— Отец Федор... человек нравственный, — произнес Варенцов убежденно и уточнил, смутившись: — Я хотел сказать... верующий.
Разуневский не оторвал пристального взгляда. «Да не ставишь ли ты под сомнение нравственность Коцебу? — будто говорил этот его взгляд. — И его религиозность?»
— Дядя Коля гостит сейчас у отца Федора, — молвил Разуневский как бы между прочим, — не мудрствуя, он назвал его так, как звал всегда, «дядя Коля», — ответ имел в виду сомнения Варенцова насчет религиозности Коцебу.
— Они друзья? — спросил Варенцов.
— Они друзья, — произнес он с заметной готовностью; казалось, одной этой фразой он рассеивал все сомнения своего собеседника.
Зажгли свет — с пасмурным небом вечер точно приблизился. Варенцов подумал: «А теперь я рискну приоткрыть ларец фамильный — была не была, рискну...» Но, видно, решиться на это было не просто — Варенцов вдруг взял и сел на край дивана, что стоял в дальнем углу веранды. Отец Петр обернулся и, увидев сидящего Варенцова, на минуту смешался, не зная, что делать; потом опустился в кресло, стоящее от гостя на расстоянии почтительном. Они молчали, ожидая, когда сумерки взорвутся, — то, что они взорвутся, не было сомнений.
— А что такое... церковь среброглавая, отец Петр? — спросил Варенцов.
Отец Петр ухмыльнулся и этой самой своей ухмылкой точно снял напряжение.
— Да это церковка за Дунаем, в которой был настоятелем лет сорок отец Никодим, дед мой по матери... А что?
Он спросил: «А что?» — и будто кинул грузное тело Варенцова на верхнюю полку парной, — диковинно, как этакие слова-коротышки могут сотворить такое — «А что?».
— Ходят слухи... — мог только вымолвить Варенцов, но отец Петр не захотел продолжать разговора.

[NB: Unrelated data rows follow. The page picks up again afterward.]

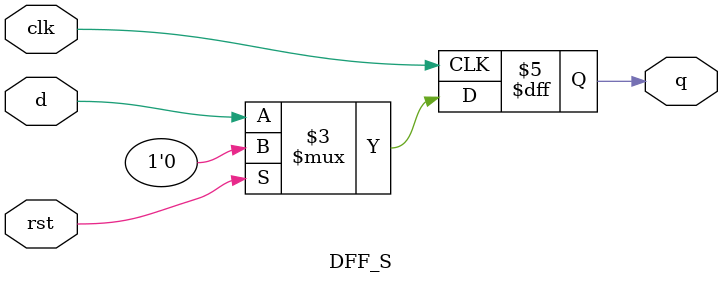
<source format=v>
`timescale 1ns / 1ps


module DFF_S(clk, rst, d, q);
    input wire clk;
    input wire rst;
    input wire d;
    output reg q;
    
    always @(posedge clk) begin
        if (rst)
            q <= 0;
        else
            q <= d;
    end
endmodule

</source>
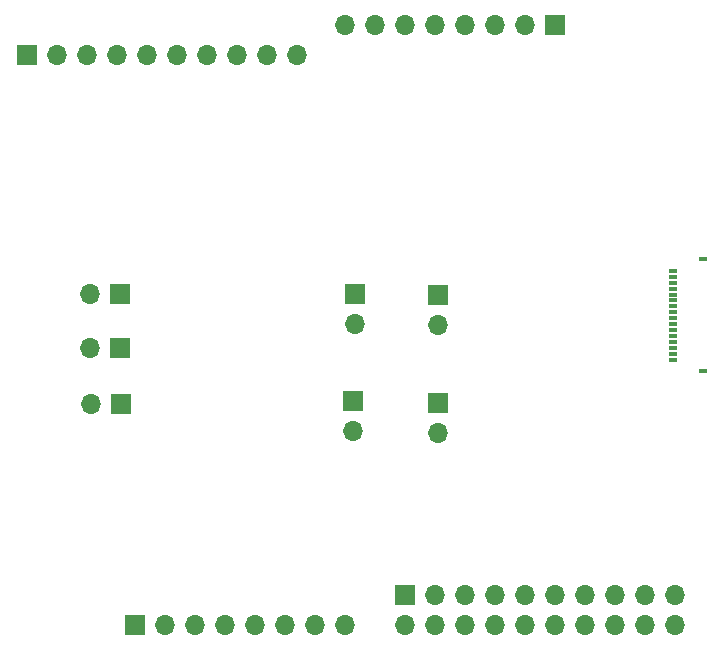
<source format=gts>
G04 #@! TF.GenerationSoftware,KiCad,Pcbnew,(5.1.10)-1*
G04 #@! TF.CreationDate,2022-01-31T14:32:23+01:00*
G04 #@! TF.ProjectId,psoc_shield,70736f63-5f73-4686-9965-6c642e6b6963,rev?*
G04 #@! TF.SameCoordinates,Original*
G04 #@! TF.FileFunction,Soldermask,Top*
G04 #@! TF.FilePolarity,Negative*
%FSLAX46Y46*%
G04 Gerber Fmt 4.6, Leading zero omitted, Abs format (unit mm)*
G04 Created by KiCad (PCBNEW (5.1.10)-1) date 2022-01-31 14:32:23*
%MOMM*%
%LPD*%
G01*
G04 APERTURE LIST*
%ADD10O,1.700000X1.700000*%
%ADD11R,1.700000X1.700000*%
%ADD12R,0.800000X0.300000*%
%ADD13R,0.800000X0.400000*%
G04 APERTURE END LIST*
D10*
X143800000Y-109700000D03*
D11*
X143800000Y-107160000D03*
D10*
X143800000Y-100540000D03*
D11*
X143800000Y-98000000D03*
D10*
X136600000Y-109500000D03*
D11*
X136600000Y-106960000D03*
D10*
X136700000Y-100440000D03*
D11*
X136700000Y-97900000D03*
D12*
X163700000Y-103450000D03*
X163700000Y-102950000D03*
X163700000Y-102450000D03*
X163700000Y-101950000D03*
X163700000Y-101450000D03*
X163700000Y-100950000D03*
X163700000Y-100450000D03*
X163700000Y-99950000D03*
X163700000Y-99450000D03*
X163700000Y-98950000D03*
X163700000Y-98450000D03*
X163700000Y-97950000D03*
X163700000Y-97450000D03*
X163700000Y-96950000D03*
X163700000Y-96450000D03*
X163700000Y-95950000D03*
D13*
X166200000Y-104450000D03*
X166200000Y-94950000D03*
D10*
X114360000Y-107200000D03*
D11*
X116900000Y-107200000D03*
D10*
X114310000Y-102500000D03*
D11*
X116850000Y-102500000D03*
D10*
X114310000Y-97900000D03*
D11*
X116850000Y-97900000D03*
D10*
X135920000Y-75157400D03*
X138460000Y-75157400D03*
X141000000Y-75157400D03*
X143540000Y-75157400D03*
X146080000Y-75157400D03*
X148620000Y-75157400D03*
X151160000Y-75157400D03*
D11*
X153700000Y-75157400D03*
X108996000Y-77705000D03*
D10*
X111536000Y-77705000D03*
X114076000Y-77705000D03*
X116616000Y-77705000D03*
X119156000Y-77705000D03*
X121696000Y-77705000D03*
X124236000Y-77705000D03*
X126776000Y-77705000D03*
X129316000Y-77705000D03*
X131856000Y-77705000D03*
D11*
X118140000Y-125965000D03*
D10*
X120680000Y-125965000D03*
X123220000Y-125965000D03*
X125760000Y-125965000D03*
X128300000Y-125965000D03*
X130840000Y-125965000D03*
X133380000Y-125965000D03*
X135920000Y-125965000D03*
X163860000Y-125965000D03*
X163860000Y-123425000D03*
X161320000Y-125965000D03*
X161320000Y-123425000D03*
X158780000Y-125965000D03*
X158780000Y-123425000D03*
X156240000Y-125965000D03*
X156240000Y-123425000D03*
X153700000Y-125965000D03*
X153700000Y-123425000D03*
X151160000Y-125965000D03*
X151160000Y-123425000D03*
X148620000Y-125965000D03*
X148620000Y-123425000D03*
X146080000Y-125965000D03*
X146080000Y-123425000D03*
X143540000Y-125965000D03*
X143540000Y-123425000D03*
X141000000Y-125965000D03*
D11*
X141000000Y-123425000D03*
M02*

</source>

— Слухи, слухи... — заметил он.
Ната вернулась к столу и, придвинув кресло, едва не смяла щенка — он взвыл.
— О, теперь я вижу, что вы не один!.. — возликовала она. — Песик, поди сюда, я умею с собаками...

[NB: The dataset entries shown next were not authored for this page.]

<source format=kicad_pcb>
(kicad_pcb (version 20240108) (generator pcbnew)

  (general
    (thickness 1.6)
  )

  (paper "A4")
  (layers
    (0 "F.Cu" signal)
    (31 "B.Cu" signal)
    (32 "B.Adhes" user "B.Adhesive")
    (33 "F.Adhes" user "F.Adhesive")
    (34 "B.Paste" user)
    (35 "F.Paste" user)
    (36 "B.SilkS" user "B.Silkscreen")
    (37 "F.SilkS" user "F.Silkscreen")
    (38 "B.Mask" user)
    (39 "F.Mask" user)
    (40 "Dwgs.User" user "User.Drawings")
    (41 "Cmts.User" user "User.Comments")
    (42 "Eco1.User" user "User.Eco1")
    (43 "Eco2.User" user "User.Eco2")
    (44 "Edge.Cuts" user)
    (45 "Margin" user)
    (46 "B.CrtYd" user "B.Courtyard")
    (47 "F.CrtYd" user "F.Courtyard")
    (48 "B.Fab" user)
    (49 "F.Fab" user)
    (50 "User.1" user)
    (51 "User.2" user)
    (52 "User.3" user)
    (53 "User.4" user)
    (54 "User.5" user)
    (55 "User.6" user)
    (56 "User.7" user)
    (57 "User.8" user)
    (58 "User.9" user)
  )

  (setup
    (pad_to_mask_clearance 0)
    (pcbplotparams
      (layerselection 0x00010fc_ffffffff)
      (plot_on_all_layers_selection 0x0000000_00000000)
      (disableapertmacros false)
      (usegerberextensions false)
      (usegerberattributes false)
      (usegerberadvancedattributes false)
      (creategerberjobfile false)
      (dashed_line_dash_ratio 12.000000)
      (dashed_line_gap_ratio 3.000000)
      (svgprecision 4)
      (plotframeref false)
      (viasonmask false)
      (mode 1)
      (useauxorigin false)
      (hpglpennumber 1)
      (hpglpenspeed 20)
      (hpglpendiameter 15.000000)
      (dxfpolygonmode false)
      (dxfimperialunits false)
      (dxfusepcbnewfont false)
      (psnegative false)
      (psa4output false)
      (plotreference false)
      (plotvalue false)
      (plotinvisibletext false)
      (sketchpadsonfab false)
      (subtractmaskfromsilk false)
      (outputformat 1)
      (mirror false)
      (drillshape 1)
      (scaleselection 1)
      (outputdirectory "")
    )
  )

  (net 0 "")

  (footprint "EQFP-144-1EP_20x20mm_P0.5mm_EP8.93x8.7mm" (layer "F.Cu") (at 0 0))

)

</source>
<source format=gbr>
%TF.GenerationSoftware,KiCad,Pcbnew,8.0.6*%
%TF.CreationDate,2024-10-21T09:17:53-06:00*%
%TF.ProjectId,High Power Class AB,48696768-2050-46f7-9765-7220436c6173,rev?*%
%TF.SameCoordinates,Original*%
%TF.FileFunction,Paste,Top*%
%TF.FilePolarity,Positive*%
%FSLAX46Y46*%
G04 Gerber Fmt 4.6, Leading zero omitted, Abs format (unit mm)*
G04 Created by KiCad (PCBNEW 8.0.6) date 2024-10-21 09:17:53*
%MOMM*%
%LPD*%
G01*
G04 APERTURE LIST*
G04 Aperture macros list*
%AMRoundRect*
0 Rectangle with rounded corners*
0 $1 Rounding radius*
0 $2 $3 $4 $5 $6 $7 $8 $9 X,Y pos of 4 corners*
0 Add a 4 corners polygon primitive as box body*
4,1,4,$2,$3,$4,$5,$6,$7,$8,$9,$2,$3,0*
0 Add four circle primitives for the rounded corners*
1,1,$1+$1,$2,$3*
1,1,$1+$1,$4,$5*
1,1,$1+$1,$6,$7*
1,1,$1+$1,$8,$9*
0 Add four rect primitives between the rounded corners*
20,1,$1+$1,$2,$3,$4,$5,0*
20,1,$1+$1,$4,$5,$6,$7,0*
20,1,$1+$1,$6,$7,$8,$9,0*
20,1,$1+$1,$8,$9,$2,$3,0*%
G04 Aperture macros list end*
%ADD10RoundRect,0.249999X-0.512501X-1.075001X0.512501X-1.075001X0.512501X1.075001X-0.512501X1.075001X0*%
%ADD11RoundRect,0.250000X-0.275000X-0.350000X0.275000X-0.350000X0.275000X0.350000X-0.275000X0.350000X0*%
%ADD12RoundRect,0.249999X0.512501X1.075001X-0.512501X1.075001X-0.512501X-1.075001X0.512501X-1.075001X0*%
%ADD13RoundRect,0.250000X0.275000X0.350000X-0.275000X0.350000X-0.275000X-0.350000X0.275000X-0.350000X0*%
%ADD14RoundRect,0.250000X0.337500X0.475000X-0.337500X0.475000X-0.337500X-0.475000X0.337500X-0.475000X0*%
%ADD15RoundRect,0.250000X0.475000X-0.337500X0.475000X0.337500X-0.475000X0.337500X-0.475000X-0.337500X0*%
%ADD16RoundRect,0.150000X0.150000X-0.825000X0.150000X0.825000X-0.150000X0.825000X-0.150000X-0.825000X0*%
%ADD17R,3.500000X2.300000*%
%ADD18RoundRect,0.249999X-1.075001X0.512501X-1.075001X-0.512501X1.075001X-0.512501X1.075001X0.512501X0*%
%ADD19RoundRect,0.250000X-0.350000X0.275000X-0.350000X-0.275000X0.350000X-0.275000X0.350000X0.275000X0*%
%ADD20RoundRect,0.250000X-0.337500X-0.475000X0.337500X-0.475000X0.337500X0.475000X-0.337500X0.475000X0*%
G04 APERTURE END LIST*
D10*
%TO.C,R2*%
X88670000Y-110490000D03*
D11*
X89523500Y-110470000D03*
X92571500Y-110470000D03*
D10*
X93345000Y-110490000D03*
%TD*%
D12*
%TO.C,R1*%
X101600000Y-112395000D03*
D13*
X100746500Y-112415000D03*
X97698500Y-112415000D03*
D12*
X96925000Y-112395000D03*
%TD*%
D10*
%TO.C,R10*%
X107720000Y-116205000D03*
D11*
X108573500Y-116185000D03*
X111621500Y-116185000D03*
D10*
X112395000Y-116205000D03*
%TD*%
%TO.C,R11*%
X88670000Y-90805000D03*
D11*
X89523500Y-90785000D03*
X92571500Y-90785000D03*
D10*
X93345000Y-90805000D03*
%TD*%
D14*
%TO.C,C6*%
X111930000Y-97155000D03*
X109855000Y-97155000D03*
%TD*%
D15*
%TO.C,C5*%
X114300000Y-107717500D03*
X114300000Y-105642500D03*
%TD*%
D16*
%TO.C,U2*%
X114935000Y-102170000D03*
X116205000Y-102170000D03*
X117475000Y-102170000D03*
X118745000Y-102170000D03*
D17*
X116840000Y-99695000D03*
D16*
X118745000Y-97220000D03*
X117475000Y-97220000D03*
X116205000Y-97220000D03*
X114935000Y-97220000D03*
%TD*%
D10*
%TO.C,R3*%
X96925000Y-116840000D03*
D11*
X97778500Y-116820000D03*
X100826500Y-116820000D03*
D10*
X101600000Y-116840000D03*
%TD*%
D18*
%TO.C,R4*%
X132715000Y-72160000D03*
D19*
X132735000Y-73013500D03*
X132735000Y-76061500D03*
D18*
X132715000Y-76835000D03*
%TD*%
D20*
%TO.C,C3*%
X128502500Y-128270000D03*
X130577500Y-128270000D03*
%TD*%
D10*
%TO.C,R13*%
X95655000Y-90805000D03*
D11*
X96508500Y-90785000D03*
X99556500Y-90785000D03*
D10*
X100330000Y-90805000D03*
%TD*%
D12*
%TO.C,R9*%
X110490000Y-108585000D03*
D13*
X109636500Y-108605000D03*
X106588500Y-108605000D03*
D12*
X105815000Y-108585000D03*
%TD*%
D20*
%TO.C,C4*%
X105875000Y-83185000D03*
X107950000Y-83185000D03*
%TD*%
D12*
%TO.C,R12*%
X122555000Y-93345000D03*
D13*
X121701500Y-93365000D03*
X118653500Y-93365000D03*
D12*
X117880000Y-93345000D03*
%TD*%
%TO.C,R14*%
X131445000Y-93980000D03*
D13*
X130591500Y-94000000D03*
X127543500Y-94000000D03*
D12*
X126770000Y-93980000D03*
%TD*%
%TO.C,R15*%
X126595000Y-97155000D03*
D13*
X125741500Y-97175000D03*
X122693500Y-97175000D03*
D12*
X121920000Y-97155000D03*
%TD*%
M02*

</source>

— А это не собака, а волк... — произнес отец Петр почти назидательно.
— Как?..
— Волк или, вернее, волчонок... Япет, не бойся!
— Погодите, а почему Япет?
— Япет — младший сын моей планеты, Сатурн подарил мне его однажды ночью.
Ей стало не по себе.
— Япет, Япет... — повторила она и не без страха посмотрела себе под ноги — волчонок был насторожен, взгляд его серо-желтых глаз был недобрым.

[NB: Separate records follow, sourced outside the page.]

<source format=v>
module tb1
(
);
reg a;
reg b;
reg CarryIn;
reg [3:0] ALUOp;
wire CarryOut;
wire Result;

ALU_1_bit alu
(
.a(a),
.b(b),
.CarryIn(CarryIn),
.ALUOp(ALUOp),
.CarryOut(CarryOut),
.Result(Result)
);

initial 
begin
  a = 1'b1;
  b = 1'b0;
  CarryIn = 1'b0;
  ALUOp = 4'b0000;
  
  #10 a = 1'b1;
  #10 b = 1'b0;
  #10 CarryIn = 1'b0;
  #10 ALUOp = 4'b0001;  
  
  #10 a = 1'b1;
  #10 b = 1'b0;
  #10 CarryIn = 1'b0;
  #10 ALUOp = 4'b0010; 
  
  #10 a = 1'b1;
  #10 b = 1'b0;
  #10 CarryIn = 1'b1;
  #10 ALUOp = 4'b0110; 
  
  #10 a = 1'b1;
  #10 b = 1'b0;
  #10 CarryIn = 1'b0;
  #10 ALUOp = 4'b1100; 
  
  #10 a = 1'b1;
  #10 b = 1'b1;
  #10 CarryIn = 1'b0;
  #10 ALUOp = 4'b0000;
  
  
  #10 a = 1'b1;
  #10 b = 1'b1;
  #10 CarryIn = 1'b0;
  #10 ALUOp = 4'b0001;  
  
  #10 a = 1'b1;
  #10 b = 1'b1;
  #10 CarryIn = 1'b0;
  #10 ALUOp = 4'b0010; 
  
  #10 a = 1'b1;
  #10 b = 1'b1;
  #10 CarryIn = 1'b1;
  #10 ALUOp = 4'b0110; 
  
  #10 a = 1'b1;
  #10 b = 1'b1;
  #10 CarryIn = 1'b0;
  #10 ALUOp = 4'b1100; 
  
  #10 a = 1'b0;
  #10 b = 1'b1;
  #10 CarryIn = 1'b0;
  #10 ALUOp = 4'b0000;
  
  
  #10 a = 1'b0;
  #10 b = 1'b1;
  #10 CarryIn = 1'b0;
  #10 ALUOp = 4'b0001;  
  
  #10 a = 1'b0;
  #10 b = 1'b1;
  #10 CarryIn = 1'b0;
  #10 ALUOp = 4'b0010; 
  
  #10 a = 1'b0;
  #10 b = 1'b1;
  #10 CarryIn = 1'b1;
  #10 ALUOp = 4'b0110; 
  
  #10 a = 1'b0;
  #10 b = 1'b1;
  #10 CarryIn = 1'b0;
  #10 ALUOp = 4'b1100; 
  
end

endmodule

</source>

Они спустились с веранды в сад.
Посреди сада была расчищена площадка, натянута меж деревьев сетка.
— Папа, волейбол! — закричала Ната. — Это... кто же?
— Я, конечно, — отозвался отец Петр — он мигом узрел в ней заядлую волейболистку. — Сыграем?
— О, папа!
— Ваша подача, Ната!..
Он играл в удовольствие, забыв обо всем, разрумянился, мигом возобладали мирские краски. Да и Ната забыла о том, что перед нею лицо духовное, — ее резаные подачи явно игнорировали высокий духовный сан Разуневского.
Один Варенцов был смущен не на шутку, опасаясь, чтобы посторонний глаз не рассмотрел происходящего.
— Мне иного партнера не надо, — произнес Разуневский. — Беру с вас слово: мы будем играть, обещаете?..
Она засмеялась:
— А эта... блондинка, портрет которой мы видели в кабинете, не играет с вами?
Но он, по всему, не смутился:
— Сестра?
— Блондинка! — засмеялась она пуще прежнего, довольная тем, что очередная ее шутка, кажется, удалась.
— Играет, конечно!
А Варенцов со смятенным вниманием взглянул на них издали — воспряли его страсти: что же это происходит, что происходит, — кажется, они похожи друг на друга и в своей дури...
Разуневский вызвался их проводить. Там, где деревья расступались, небо было исчерна-черным, густо засеянным звездным просом. Отец Петр шел впереди, разгребая зелень, — он точно пловец, зарывшийся в воду, разводил руками.
— Да, Наталья Федоровна здесь, — вдруг произнес он, обращаясь к человеку, которого его спутники не видели.
— Ее мне и надо, — отозвался тут же кто-то голосом Михаила Кравцова.
Отец Петр остановился — как ни глубоко он нырнул в ветвистую зелень сада, он вынырнул верно.